- **EXERCISE PASSAGE**
-- Opening Marker --
Tuesday, July 21, 2009

Sweetness and Light: Understanding Agave, HFCS, and Year-Round "Honey"

I started using Agave "nectar" earlier this year when I got serious about avoiding artificial sweeteners, refined white sugar, and high fructose corn syrup (HFCS). Once we had our own honey supply, I quit using Agave. Shortly after I did this, I read two articles that explained how Agave is a fraud as far as natural sweeteners go; it is not a true nectar, and it does not necessarily have a low-glycemic index. Read more here.


This article in Nourishing Traditions explains why you should avoid HFCS and agave. Furthermore, it says that honey "whether USDA-certified or not, in various grades, is only produced in the mid spring to late summer, when the biological materials are readily available for bees to digest, convert and regurgitate."

Honey production the rest of the year comes from "feeding bees refined sucrose or refined crystallized or liquid HFCS during the months when pollen and nectar are not available. The bees then run the sweetener through their digestive tracts. The resulting product is labeled as honey but it may not have the same quality as natural honey. Higher levels of refined fructose in honey cause accelerated Maillard browning reactions when heated above 140 degrees F."

I don't see how honey produced from feeding bees sugar could help with allergies. That comes from them feeding on pollen. So it does seem to me that sugar-fed bees produce a different product from those that gather nectar and pollen from plants.

After three days eating our honey, Emma, who measures her sinus congestion by how far up the piano keyboard she can sing, added three notes to her range. So we will add hives until we are able to harvest enough honey to meet our yearly needs. Until then, we will supplement by purchasing raw honey from local beekeepers who do not feed their bees.
-- Closing Marker --
- **ABOUT THIS EXERCISE**
Please copy the agave and honey text word for word, all of it. The lines that follow come from a different source than the agave and honey text.

- **DATASET RECORDS**
-- Opening Marker --
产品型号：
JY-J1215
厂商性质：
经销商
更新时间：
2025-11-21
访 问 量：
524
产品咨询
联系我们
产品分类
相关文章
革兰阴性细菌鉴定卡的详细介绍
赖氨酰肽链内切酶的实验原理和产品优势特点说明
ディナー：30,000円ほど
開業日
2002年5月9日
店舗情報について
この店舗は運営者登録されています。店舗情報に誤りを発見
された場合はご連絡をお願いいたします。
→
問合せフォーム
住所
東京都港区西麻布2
-- Closing Marker --
-- Opening Marker --
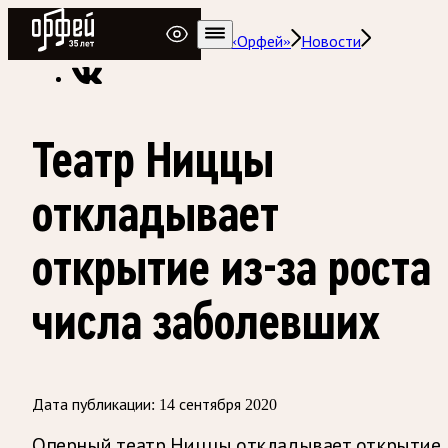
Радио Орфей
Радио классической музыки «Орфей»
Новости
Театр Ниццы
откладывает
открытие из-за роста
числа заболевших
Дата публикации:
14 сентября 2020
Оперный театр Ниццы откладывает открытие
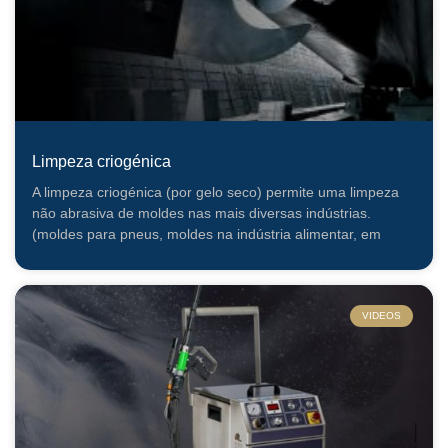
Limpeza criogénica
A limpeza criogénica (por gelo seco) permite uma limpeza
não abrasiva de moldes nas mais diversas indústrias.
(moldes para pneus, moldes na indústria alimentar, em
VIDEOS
-- Closing Marker --
- **SOLUTION TO THE EXERCISE**
Tuesday, July 21, 2009

Sweetness and Light: Understanding Agave, HFCS, and Year-Round "Honey"

I started using Agave "nectar" earlier this year when I got serious about avoiding artificial sweeteners, refined white sugar, and high fructose corn syrup (HFCS). Once we had our own honey supply, I quit using Agave. Shortly after I did this, I read two articles that explained how Agave is a fraud as far as natural sweeteners go; it is not a true nectar, and it does not necessarily have a low-glycemic index. Read more here.


This article in Nourishing Traditions explains why you should avoid HFCS and agave. Furthermore, it says that honey "whether USDA-certified or not, in various grades, is only produced in the mid spring to late summer, when the biological materials are readily available for bees to digest, convert and regurgitate."

Honey production the rest of the year comes from "feeding bees refined sucrose or refined crystallized or liquid HFCS during the months when pollen and nectar are not available. The bees then run the sweetener through their digestive tracts. The resulting product is labeled as honey but it may not have the same quality as natural honey. Higher levels of refined fructose in honey cause accelerated Maillard browning reactions when heated above 140 degrees F."

I don't see how honey produced from feeding bees sugar could help with allergies. That comes from them feeding on pollen. So it does seem to me that sugar-fed bees produce a different product from those that gather nectar and pollen from plants.

After three days eating our honey, Emma, who measures her sinus congestion by how far up the piano keyboard she can sing, added three notes to her range. So we will add hives until we are able to harvest enough honey to meet our yearly needs. Until then, we will supplement by purchasing raw honey from local beekeepers who do not feed their bees.